You might also consider budgeting a small amount of money to hire a methodologist who will serve as a consultant for the project. Sometimes the people in your academic computer center are willing to take on that task. Doing so will not be viewed as ignorance on your part; rather, reviewers may very well commend you for including people with appropriate expertise on your research team.
A single-investigator grant of a few years' duration does not need the kind of complex work plan required for a longer multi-institutional grant. However, it is important to show reviewers that you can accomplish what you're promising in the proposal during the grant period and within the budget you have requested. You can include a simple timeline or chart that illustrates which tasks will be accomplished during which months of each year.

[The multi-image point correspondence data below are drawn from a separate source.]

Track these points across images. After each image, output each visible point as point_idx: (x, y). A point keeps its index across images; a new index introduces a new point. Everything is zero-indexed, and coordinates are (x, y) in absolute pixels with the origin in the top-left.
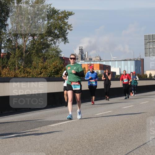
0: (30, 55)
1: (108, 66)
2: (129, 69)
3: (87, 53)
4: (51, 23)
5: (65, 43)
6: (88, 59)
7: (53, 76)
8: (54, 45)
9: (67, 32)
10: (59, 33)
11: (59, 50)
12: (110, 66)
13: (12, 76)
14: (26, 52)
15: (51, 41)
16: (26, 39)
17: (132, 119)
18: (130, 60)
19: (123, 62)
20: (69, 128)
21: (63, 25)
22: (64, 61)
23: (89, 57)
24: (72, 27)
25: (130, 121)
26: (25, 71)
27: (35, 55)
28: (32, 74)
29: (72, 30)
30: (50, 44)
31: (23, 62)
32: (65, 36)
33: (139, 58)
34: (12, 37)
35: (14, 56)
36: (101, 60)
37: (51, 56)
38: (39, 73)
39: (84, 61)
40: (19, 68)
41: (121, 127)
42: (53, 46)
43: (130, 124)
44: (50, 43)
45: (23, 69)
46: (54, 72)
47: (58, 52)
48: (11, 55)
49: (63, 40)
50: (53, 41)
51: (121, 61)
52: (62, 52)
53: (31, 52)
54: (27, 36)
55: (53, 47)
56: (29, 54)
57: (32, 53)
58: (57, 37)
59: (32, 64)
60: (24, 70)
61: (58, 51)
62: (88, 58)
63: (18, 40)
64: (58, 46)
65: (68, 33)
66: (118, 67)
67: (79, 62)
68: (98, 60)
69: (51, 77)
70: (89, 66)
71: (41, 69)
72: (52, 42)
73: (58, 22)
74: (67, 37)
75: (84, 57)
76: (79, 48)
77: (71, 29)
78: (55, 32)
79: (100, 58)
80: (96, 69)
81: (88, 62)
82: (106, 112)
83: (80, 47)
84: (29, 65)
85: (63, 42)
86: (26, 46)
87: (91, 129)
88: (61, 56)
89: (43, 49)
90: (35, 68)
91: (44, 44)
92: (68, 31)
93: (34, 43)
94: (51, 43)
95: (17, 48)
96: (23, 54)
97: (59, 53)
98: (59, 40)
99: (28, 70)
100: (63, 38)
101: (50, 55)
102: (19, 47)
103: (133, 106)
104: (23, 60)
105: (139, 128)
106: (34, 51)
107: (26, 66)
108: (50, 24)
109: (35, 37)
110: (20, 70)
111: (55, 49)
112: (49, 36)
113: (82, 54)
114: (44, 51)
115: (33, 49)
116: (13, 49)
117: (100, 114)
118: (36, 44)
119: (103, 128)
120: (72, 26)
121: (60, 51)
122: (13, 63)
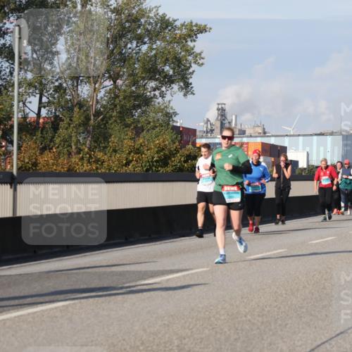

Beware of trying to impress reviewers with an overly ambitious plan. If you promise to accomplish a large amount of work in a short period of time, reviewers won't think you're offering a scientific bargain. They will think you are naïve.
Take the Hint
If the program announcement suggests an outline, or if it lists a series of topics to deal with in your proposal, be sure to provide them.

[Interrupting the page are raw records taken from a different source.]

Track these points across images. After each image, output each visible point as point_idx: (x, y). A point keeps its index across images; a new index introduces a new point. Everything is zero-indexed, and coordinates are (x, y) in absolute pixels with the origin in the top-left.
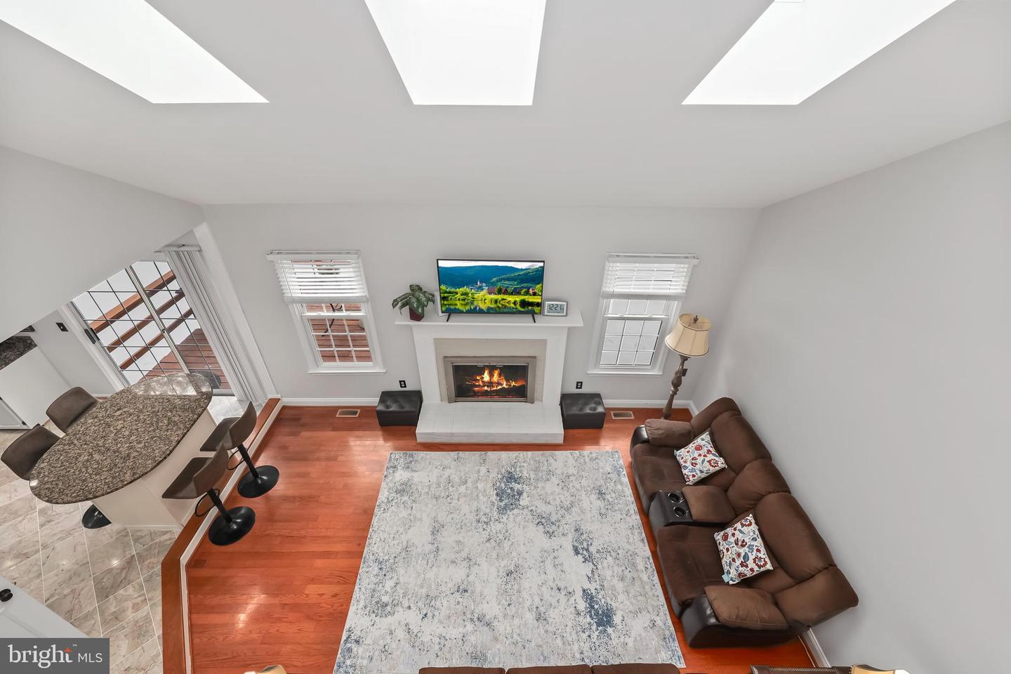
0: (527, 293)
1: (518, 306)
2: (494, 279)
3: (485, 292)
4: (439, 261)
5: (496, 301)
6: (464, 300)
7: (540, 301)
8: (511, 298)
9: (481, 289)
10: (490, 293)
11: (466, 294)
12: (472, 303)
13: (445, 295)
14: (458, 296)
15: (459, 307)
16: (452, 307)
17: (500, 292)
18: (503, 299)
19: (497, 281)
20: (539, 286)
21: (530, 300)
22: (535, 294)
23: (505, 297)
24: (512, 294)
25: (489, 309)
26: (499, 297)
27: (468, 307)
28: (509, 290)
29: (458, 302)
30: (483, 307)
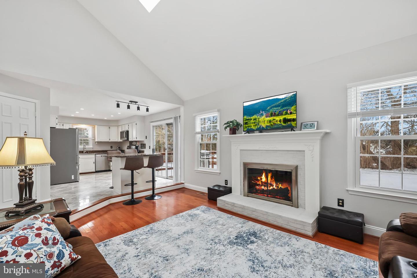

For example, the National Institutes of Health grant application recommends that your narrative have sections discussing specific aims, background and significance, preliminary studies, and research design and methods. It also provides suggested page lengths for each section. That is a clear indication of what the agency expects.
Following the content outline can be critical in some programs, such as those sponsored by the U.S. Department of Education and the U.S. Department of Justice. Their program announcements often list selection criteria along with the number of points associated with each.
When reviewers score your proposal, they likely will use a form that lists the selection criteria in the same order as the program announcement. Follow that outline so reviewers can easily find your discussion of all relevant issues. Remember, when all the forms are included, the finished proposal package can exceed 50 pages. Don't risk losing precious points by making a harried reviewer flip through dozens of pages to find your answers.
The selection criteria offer a good organizing framework but can make for dry subheadings when you want to cultivate a sense of excitement. Instead, accompany each selection-criterion subheading with a phrase that states how your project satisfies the program goals. For example, instead of simply writing "Need for project," try something like: "Need for Project: Math Test Scores Fall for a Decade."
Hit your reader over the head when conveying how your project meets the goals of the program and the grant agency. This is not the time to be subtle.
Adhere to any formatting requirements specified in the program announcement, petty as they may sound. There are usually rules about minimum type size and margin size, as well as page limits. I have seen proposals returned without review for failing to follow such requirements.
Seek Professional Help
Check with a program officer at the grant-awarding agendy to see whether he or she will read and comment on a draft of your proposal before you submit it. Some will read a full-length draft; others will read a mini-proposal or "white paper" early in the process to help you determine whether your project fits the program objectives.
If you can't get a program officer to read it, ask a colleague with expertise in your discipline to do so, or ask someone in your university's sponsored-projects office to read it for proper grammar and spelling.
Finally, don't miss the submission deadline. Don't think you can wait until the last minute if you're submitting electronically rather than by express delivery service. Agency computers can and do get overwhelmed in those last minutes before the deadline.
Proposal selection is really a process of elimination. Don't make your proposal easy to eliminate. Follow the rules and make it hard for the agency to turn you down.